» **PROBLEM DETAILS**
Please filter the entries and return only the lines that include "FAQs".

::::::::

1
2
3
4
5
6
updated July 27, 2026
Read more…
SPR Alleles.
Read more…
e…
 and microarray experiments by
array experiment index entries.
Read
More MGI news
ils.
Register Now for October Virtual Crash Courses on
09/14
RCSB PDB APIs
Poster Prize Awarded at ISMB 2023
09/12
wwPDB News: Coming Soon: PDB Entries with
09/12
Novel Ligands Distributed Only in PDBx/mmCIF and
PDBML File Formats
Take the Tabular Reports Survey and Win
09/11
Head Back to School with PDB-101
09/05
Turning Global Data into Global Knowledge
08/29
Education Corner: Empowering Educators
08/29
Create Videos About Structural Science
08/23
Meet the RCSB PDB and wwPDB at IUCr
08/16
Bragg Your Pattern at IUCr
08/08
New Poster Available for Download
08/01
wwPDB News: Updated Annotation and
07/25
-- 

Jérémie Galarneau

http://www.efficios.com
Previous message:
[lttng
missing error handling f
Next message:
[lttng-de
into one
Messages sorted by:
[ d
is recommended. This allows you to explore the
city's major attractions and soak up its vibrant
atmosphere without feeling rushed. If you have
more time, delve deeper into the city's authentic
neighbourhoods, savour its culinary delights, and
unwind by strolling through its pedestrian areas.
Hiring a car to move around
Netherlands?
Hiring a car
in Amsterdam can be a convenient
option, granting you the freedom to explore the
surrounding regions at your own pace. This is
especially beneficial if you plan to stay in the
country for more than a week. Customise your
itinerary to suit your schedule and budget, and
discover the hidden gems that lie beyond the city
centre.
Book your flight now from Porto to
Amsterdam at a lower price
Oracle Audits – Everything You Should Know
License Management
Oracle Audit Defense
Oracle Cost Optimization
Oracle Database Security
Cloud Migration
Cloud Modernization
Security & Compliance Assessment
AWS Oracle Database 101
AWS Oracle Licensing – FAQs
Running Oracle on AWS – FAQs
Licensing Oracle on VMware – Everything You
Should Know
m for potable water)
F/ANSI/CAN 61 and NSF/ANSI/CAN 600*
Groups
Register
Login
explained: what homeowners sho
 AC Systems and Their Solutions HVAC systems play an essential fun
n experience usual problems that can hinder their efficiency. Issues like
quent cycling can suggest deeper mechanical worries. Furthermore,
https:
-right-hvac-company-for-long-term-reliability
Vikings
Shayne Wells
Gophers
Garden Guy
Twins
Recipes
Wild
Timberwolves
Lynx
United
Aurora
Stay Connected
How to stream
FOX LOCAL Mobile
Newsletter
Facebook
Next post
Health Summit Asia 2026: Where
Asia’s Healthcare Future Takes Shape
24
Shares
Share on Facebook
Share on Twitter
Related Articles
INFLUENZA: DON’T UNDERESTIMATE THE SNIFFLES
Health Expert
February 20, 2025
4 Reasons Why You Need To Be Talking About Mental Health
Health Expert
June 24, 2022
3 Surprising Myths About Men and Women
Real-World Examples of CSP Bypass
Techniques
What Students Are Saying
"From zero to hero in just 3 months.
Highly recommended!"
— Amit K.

::::::::

» **YOUR RESPONSE**
AWS Oracle Licensing – FAQs
Running Oracle on AWS – FAQs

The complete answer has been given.